Research

  • Zaha: A Biography
  • GRANTEE
    Joseph Giovannini
    GRANT YEAR
    2022

Islamic Extension, Louvre Competition, Paris, 2008. Digital image. Courtesy Zaha Hadid Architects

Zaha introduces Zaha Hadid (1950–2016) as the head-strong, furniture-designing, untamable child of a socially progressive Iraqi statesman prominent in the 1950s and ‘60s. As a girl and adolescent, she witnessed Iraqi history—and the collapse of its democracy—unfold in her living room. The adult Hadid imported the democratic socialism of her upbringing into her avant-garde practice in London where she cultivated an inclusive public sphere in buildings that have a socializing agenda beneath the aesthetics. The camera saw her early buildings as fragmented and levitated, and the later buildings as fluid, but it overlooked the social content of her democratized spaces, and never revealed just how Hadid and her office conceived these unprecedented buildings. Relating the personal and professional, Zaha delves into her life and office, rooting the development of her complex vision in the character of the vulnerable, smart, shrewd human being—the whole Hadid—who structured an office that, under her leadership, collectively manifested her practice.

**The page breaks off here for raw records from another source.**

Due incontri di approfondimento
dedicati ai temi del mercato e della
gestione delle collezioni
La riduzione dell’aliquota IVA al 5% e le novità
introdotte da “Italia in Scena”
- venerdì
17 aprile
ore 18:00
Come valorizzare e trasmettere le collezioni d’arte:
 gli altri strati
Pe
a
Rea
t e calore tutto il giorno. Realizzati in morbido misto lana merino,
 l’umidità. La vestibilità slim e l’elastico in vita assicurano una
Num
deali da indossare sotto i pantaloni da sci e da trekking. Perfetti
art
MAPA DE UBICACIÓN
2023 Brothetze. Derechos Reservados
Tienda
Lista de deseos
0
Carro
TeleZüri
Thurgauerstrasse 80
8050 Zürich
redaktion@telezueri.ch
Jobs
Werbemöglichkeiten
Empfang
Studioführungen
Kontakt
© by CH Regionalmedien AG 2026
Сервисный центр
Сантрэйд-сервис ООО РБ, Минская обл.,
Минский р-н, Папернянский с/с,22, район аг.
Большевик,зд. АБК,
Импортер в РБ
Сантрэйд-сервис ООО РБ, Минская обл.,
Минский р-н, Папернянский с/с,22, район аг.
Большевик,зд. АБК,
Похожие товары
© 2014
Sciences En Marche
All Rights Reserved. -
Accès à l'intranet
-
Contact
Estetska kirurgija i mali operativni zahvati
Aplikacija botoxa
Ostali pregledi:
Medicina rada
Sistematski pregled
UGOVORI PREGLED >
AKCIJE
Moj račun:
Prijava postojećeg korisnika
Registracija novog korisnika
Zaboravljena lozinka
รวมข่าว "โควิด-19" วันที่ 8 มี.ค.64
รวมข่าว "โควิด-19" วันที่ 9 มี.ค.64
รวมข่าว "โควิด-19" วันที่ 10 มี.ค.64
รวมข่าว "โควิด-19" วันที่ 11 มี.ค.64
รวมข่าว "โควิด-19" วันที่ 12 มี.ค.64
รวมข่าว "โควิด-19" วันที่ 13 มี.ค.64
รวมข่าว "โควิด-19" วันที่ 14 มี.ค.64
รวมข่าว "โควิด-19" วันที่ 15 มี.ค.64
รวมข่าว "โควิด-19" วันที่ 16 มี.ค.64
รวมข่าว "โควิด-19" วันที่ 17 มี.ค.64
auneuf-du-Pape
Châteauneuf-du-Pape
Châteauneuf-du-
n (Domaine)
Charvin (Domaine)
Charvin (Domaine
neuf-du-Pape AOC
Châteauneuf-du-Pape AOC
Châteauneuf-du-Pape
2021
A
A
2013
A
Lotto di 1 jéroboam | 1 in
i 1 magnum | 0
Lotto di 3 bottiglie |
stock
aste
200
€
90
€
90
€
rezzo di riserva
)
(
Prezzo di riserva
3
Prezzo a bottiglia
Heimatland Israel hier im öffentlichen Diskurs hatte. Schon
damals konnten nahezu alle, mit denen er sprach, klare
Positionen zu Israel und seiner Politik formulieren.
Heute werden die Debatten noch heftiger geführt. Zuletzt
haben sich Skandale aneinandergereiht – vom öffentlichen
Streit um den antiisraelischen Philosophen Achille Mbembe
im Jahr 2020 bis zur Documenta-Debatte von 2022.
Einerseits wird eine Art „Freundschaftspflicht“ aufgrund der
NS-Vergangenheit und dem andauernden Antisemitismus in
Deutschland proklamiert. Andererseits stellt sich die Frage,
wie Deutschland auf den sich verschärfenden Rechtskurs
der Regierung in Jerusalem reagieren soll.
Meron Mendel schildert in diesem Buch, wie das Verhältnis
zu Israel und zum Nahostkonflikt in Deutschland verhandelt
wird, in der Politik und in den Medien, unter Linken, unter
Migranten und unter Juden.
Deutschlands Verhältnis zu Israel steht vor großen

An activist critic, Joseph Giovannini has written thousands of articles on architecture, design and urbanism for the New York Times, Art in America, Architect magazine, and The New York Review of Books. He has served as the architecture critic for New York Magazine, The Los Angeles Herald Examiner, and currently The Los Angeles Review of Books, and contributes regularly to Architectural Record and Interior Design. His monumental Architecture Unbound: A Century of the Disruptive Avant-Garde (Rizzoli) was published in 2021. He has been nominated for a Pulitzer in criticism three times. He coined the term “Deconstructivism.” A Yale graduate, Giovannini also has a master’s in French language and literature from Middlebury College, through studies at the Sorbonne, and an MArch from Harvard University's Graduate School of Design. He has taught graduate design studios at the Columbia University; Pratt; University of California, Los Angeles; and University of Southern California’s School of Architecture.